During these periods, all 10 instruments make continuous observations, requiring a coordinated effort among the wider Solar Orbiter science operations team, involving ESA and other instrument teams. Up to three instruments can lock onto the same solar region and select targets together to observe the Sun's most interesting features. These include coronal holes emanating the fast solar wind, active regions displaying dazzling arrays of semi-circular loops arising from complex magnetic fields, sunspots leaking waves into the atmosphere above them, erupting filaments, and huge coronal mass ejections covering a large part of the sky as they expand away from the Sun.
The international Solar Orbiter team meets several times a year to plan upcoming observation campaigns, while the data already acquired is made freely available in the ESA archive, providing a valuable resource for the worldwide solar physics community.
Tim Grundy and Sunil Sidher from RAL Space in the Solar Orbiter control room at ESOC (Darmstadt), taken shortly after SPICE was switched on for the first time in space. Credit: RAL Space
The image shows the full Sun at ~1 million Kelvin imaged by Solar Orbiter EUI/FSI (left panel), and narrow band spectral images from SPICE at two wavelengths for a small active region (middle and right). SPICE as a spectrometer can record a wide range of colours of ultraviolet light corresponding to different chemical elements in the solar atmosphere, at temperatures of ~10,000K to > 1,000,000K. It allows scientists to study the physics of a smaller region of the Sun in detail.
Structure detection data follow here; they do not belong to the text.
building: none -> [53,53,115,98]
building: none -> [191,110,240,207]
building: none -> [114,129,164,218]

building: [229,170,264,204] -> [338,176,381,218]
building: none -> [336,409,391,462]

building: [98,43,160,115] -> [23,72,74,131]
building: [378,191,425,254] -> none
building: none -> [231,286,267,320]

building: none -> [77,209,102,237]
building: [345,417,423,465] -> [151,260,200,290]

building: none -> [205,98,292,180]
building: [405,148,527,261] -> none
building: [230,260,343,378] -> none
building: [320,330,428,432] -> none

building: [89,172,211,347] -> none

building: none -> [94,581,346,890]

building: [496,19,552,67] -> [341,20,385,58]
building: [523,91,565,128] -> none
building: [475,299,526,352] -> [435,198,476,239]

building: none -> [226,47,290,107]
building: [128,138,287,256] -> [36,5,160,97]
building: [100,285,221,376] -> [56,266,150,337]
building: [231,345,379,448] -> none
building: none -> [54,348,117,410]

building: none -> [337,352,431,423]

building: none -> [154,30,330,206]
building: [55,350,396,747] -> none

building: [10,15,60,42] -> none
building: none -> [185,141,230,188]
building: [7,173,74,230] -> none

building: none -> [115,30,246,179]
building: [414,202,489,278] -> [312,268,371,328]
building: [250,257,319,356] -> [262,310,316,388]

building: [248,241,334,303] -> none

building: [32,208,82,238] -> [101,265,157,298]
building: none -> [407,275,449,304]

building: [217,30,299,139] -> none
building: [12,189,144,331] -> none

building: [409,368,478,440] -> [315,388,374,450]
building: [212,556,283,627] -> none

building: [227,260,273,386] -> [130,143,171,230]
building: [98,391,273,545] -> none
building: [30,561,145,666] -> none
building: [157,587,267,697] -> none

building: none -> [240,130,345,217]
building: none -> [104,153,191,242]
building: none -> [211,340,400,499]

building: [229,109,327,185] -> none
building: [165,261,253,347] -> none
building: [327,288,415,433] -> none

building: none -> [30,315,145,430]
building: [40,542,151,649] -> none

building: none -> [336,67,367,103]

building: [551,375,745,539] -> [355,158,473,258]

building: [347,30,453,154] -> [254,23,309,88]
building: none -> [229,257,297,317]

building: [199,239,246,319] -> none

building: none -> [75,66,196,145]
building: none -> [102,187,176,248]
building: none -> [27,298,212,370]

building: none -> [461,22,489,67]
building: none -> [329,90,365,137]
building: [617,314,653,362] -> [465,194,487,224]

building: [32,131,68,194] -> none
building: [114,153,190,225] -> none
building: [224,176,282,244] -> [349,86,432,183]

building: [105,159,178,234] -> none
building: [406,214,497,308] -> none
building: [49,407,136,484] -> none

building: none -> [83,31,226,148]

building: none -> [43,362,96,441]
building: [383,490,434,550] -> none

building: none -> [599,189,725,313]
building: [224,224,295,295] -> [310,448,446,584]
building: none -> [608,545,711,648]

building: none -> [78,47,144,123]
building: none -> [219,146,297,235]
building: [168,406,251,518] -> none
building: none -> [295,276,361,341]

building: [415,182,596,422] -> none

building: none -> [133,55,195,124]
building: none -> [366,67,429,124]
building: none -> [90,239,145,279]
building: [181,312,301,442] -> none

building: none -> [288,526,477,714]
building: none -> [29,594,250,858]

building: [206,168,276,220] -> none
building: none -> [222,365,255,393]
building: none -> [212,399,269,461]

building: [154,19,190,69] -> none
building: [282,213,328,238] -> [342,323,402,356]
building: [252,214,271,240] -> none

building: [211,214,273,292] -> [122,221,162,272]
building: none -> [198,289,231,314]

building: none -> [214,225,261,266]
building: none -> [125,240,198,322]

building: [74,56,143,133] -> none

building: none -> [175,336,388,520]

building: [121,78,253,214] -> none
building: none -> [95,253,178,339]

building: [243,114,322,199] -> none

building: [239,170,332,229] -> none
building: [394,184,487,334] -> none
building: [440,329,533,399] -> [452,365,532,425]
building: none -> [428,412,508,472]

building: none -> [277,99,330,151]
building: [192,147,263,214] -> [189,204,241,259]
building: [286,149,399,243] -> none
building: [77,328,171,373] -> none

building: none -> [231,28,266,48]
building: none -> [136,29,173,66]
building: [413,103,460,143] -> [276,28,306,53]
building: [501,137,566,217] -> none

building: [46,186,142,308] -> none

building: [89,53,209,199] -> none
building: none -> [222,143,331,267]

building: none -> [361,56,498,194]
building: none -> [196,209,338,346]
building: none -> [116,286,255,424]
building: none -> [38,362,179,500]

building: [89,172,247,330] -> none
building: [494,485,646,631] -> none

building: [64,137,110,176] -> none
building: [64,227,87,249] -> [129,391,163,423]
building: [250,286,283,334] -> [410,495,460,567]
On 18 February 2025, Solar Orbiter will perform its closest-ever flyby of Venus, passing just 371km above the planet's surface. This will be Solar Orbiter's fifth 'gravity assist' manoeuvre, during which the gravitational pull of the planet will tilt the orbit of the spacecraft further out of the ecliptic plane. This will allow the first ever glimpse of the polar regions of the Sun, enabling new landmark science observations to be performed. A further series of gravity assists is planned from 2026 to 2029, which will increase the spacecraft's orbital inclination from 17° to a maximum of around 33°. This will be just in time to study the large polar coronal holes that typically form close to solar minimum.
Supported by the UK Space Agency, the SPICE team at RAL Space remains dedicated to ensuring the continued success of science operations, and will do so up to the anticipated end of the mission in 2030.